Would you please copy every line from the records that contains the word "pixels"?

====

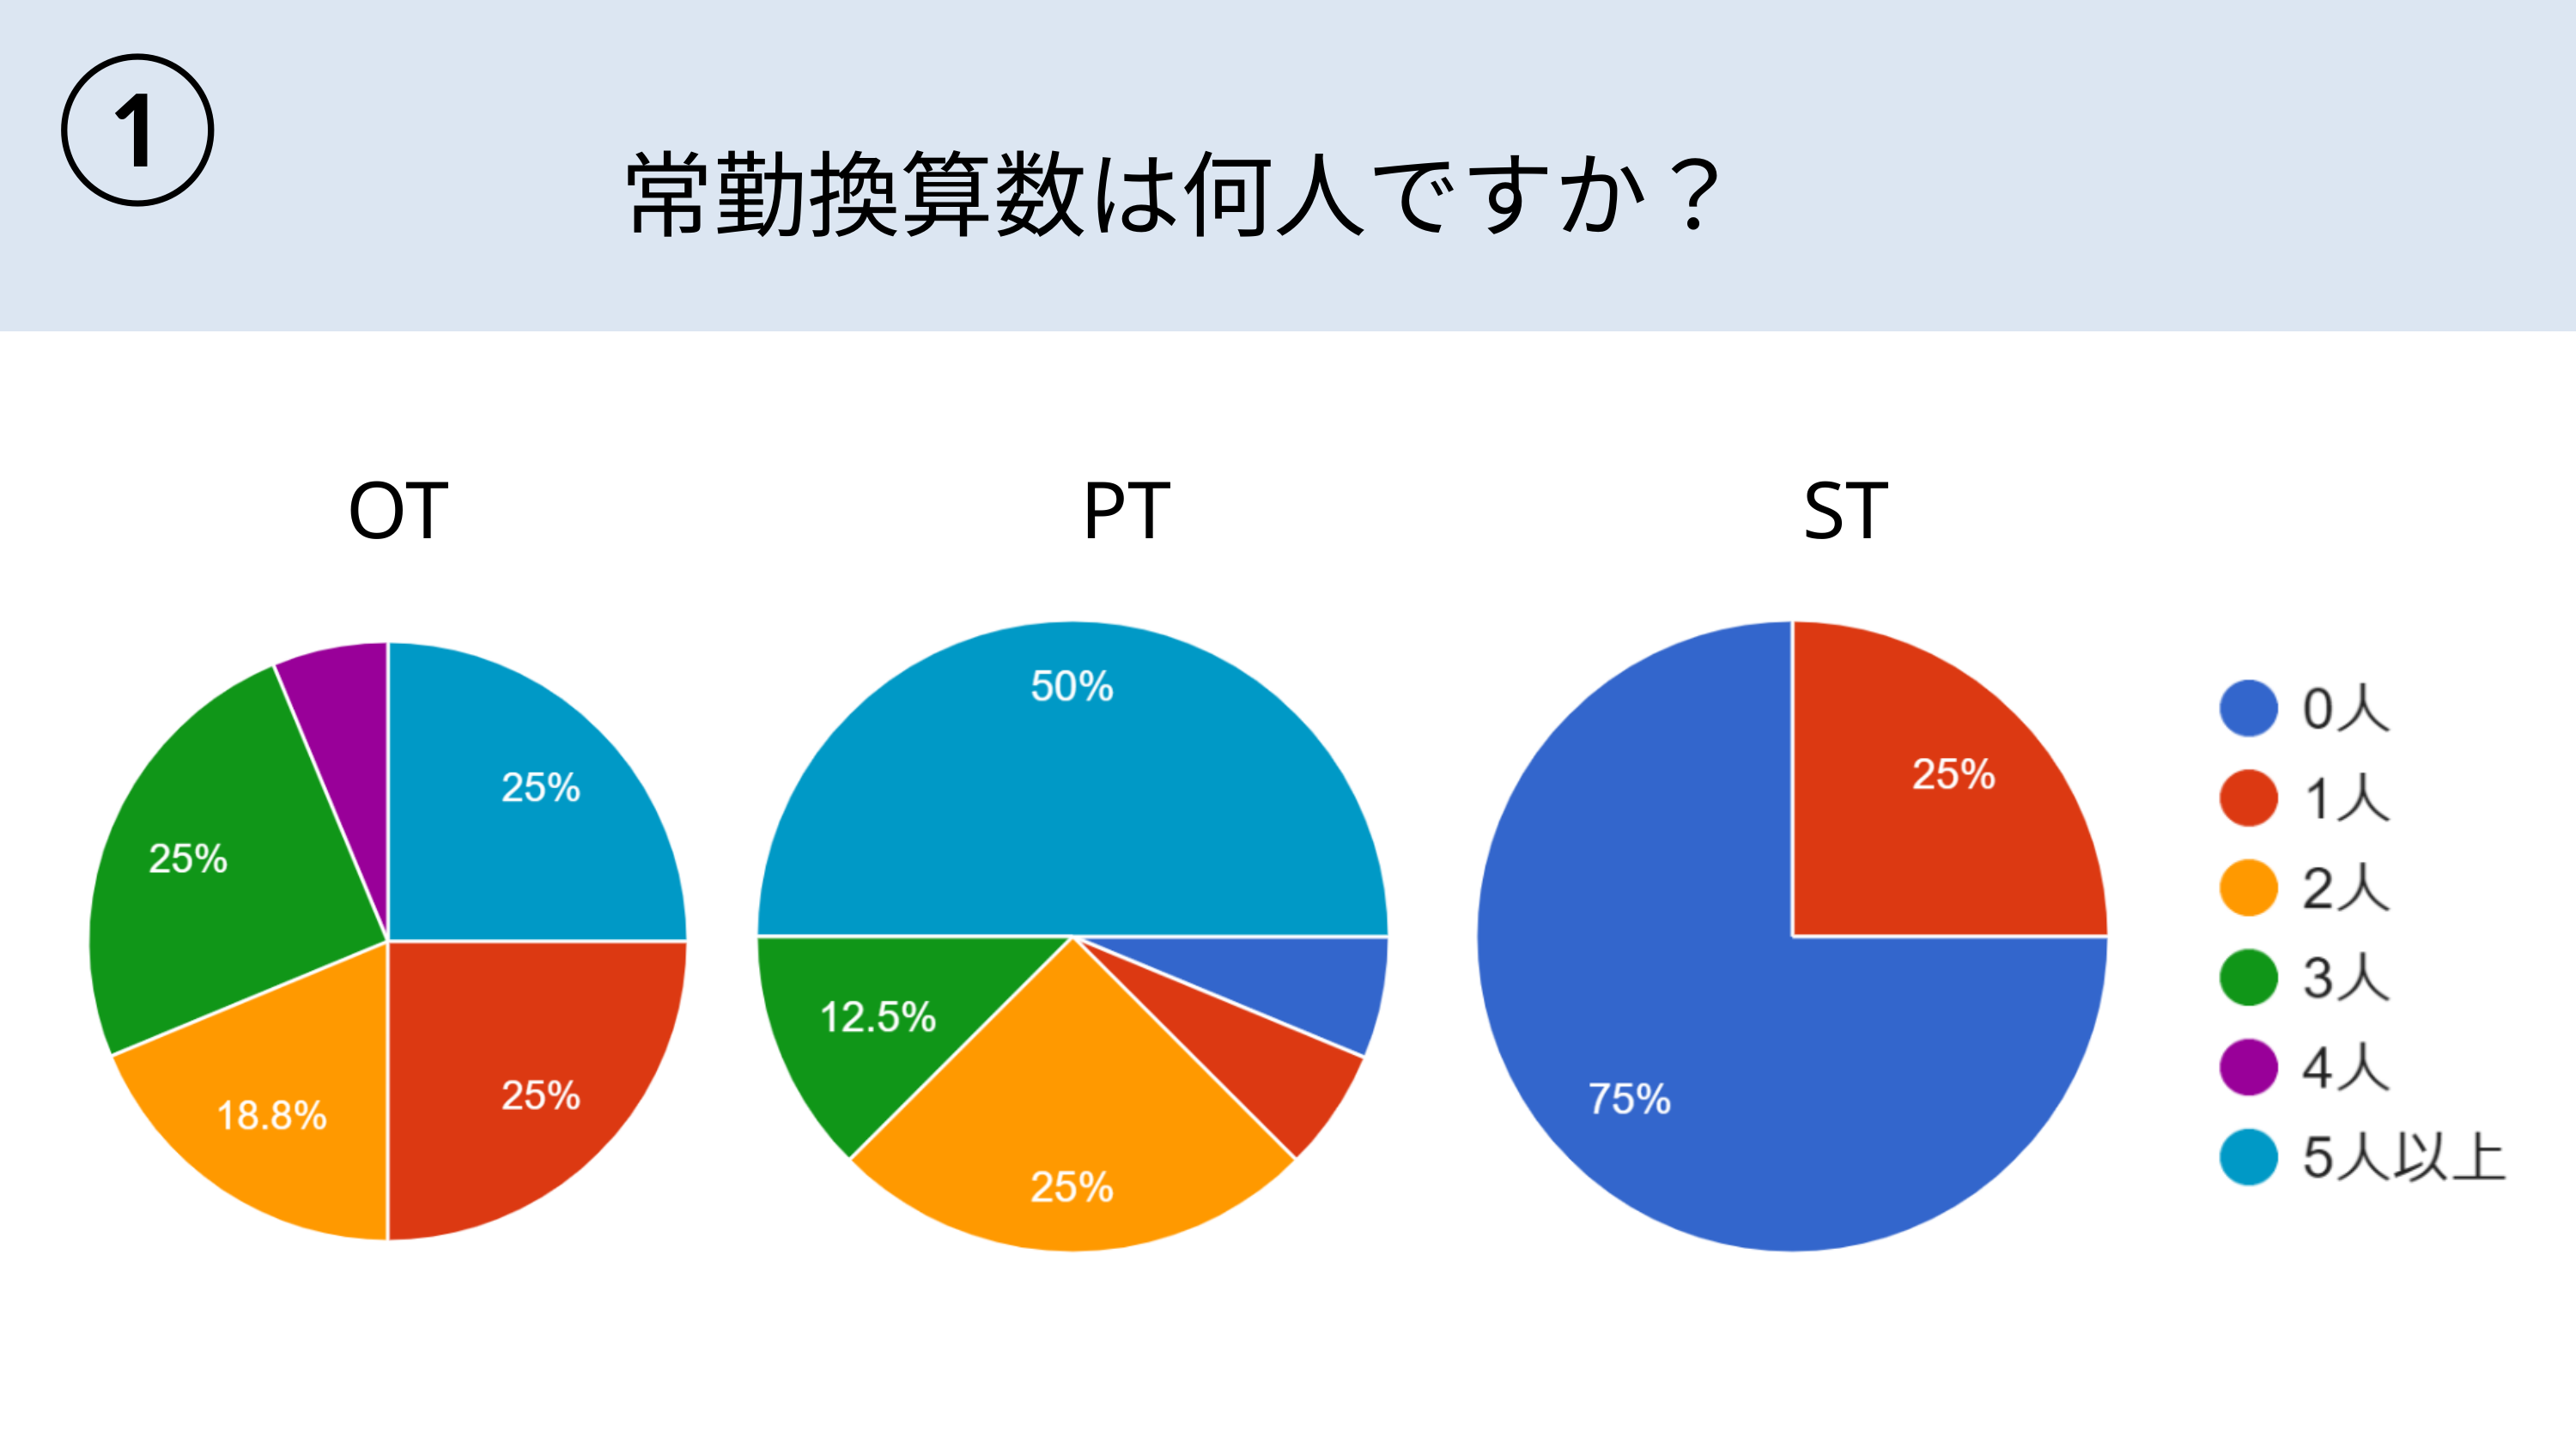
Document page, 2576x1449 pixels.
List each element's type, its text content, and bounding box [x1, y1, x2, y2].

title 常勤換算数は何人ですか？ [600, 108, 1760, 270]
picture [740, 595, 1406, 1261]
text_box OT PT ST [118, 423, 2379, 585]
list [75, 605, 730, 1271]
text_box ① [21, 15, 373, 218]
text_box [0, 0, 2576, 333]
picture [1459, 600, 2126, 1277]
picture [2178, 610, 2563, 1246]
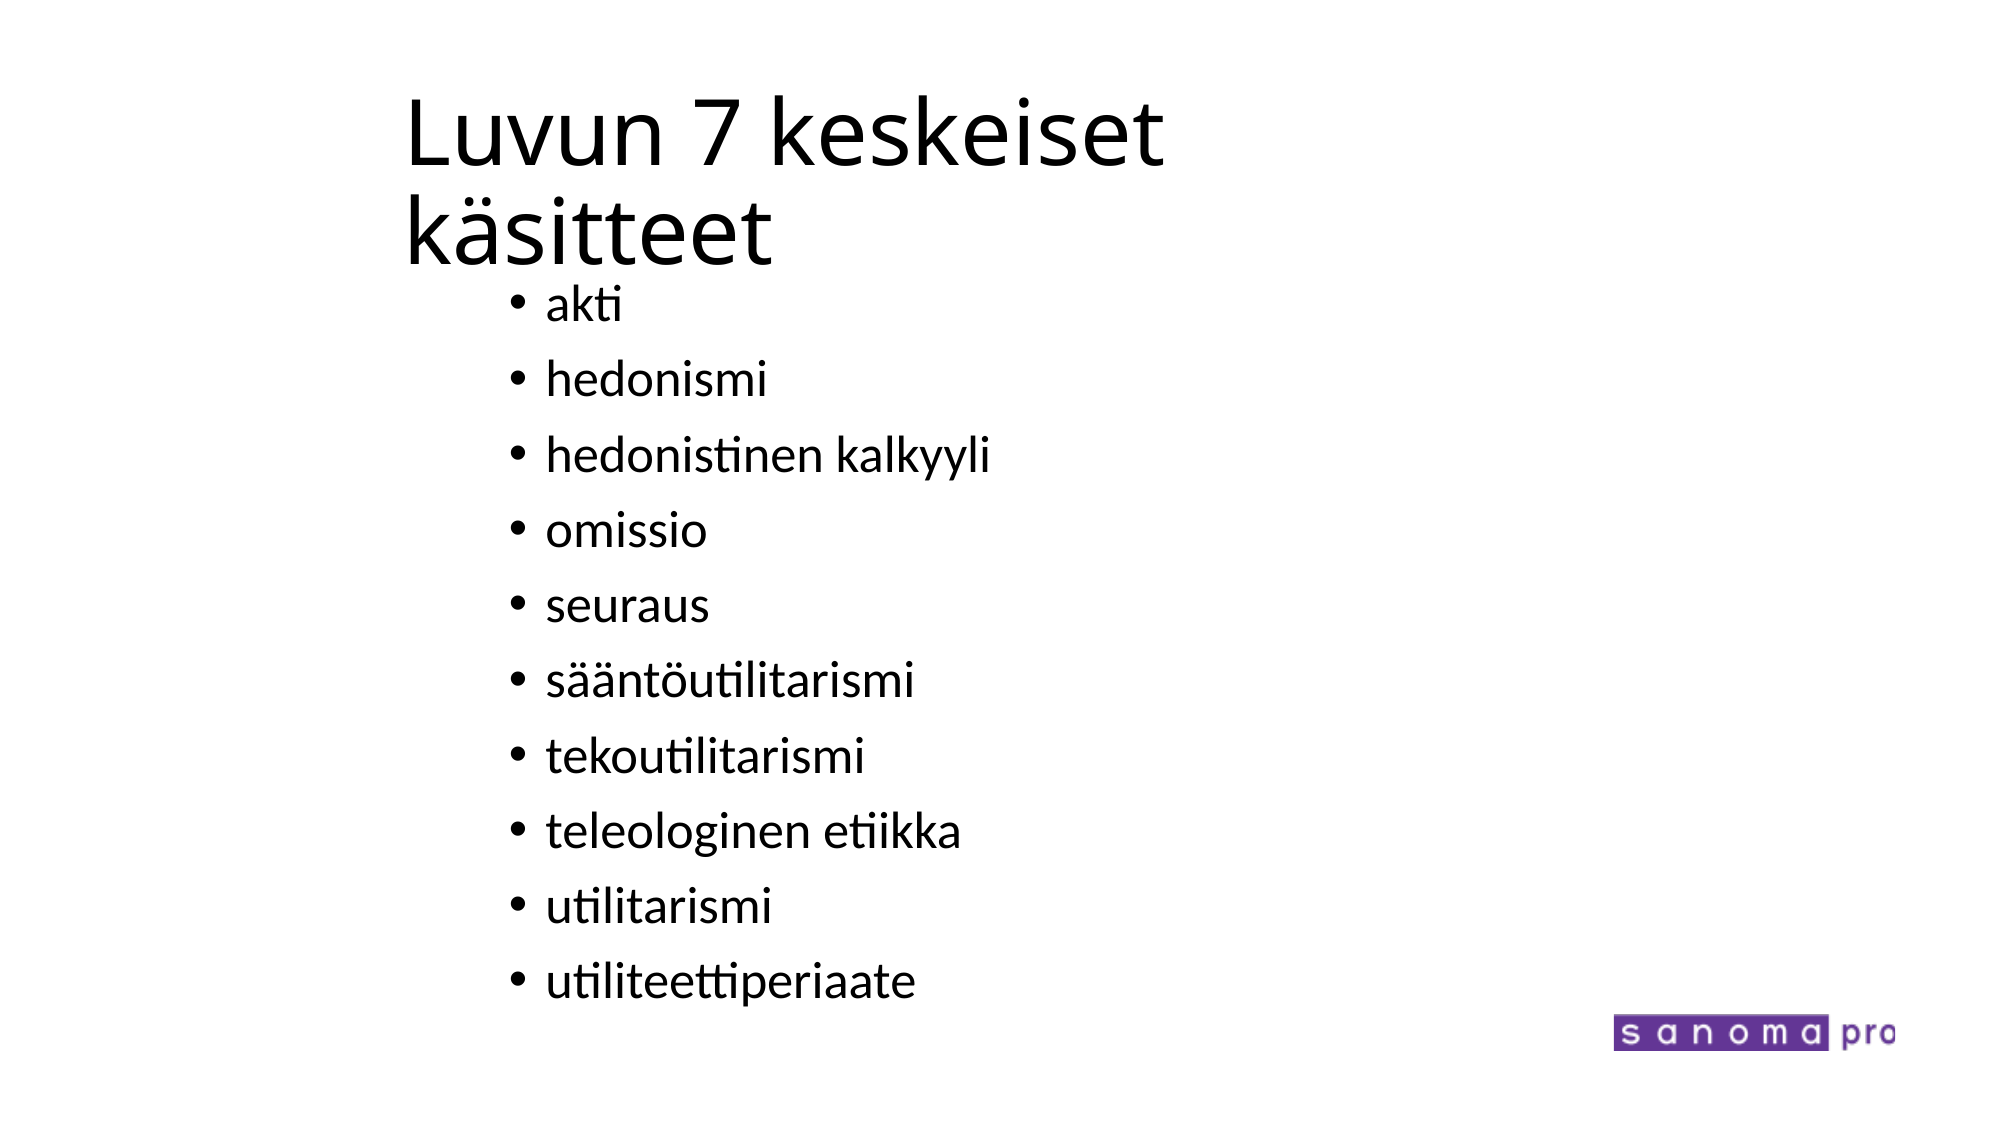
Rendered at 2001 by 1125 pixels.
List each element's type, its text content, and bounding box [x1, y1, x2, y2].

====

→ The answer:
Document page, 2576x1449 pixels.
Rendered at 2001 by 1125 pixels.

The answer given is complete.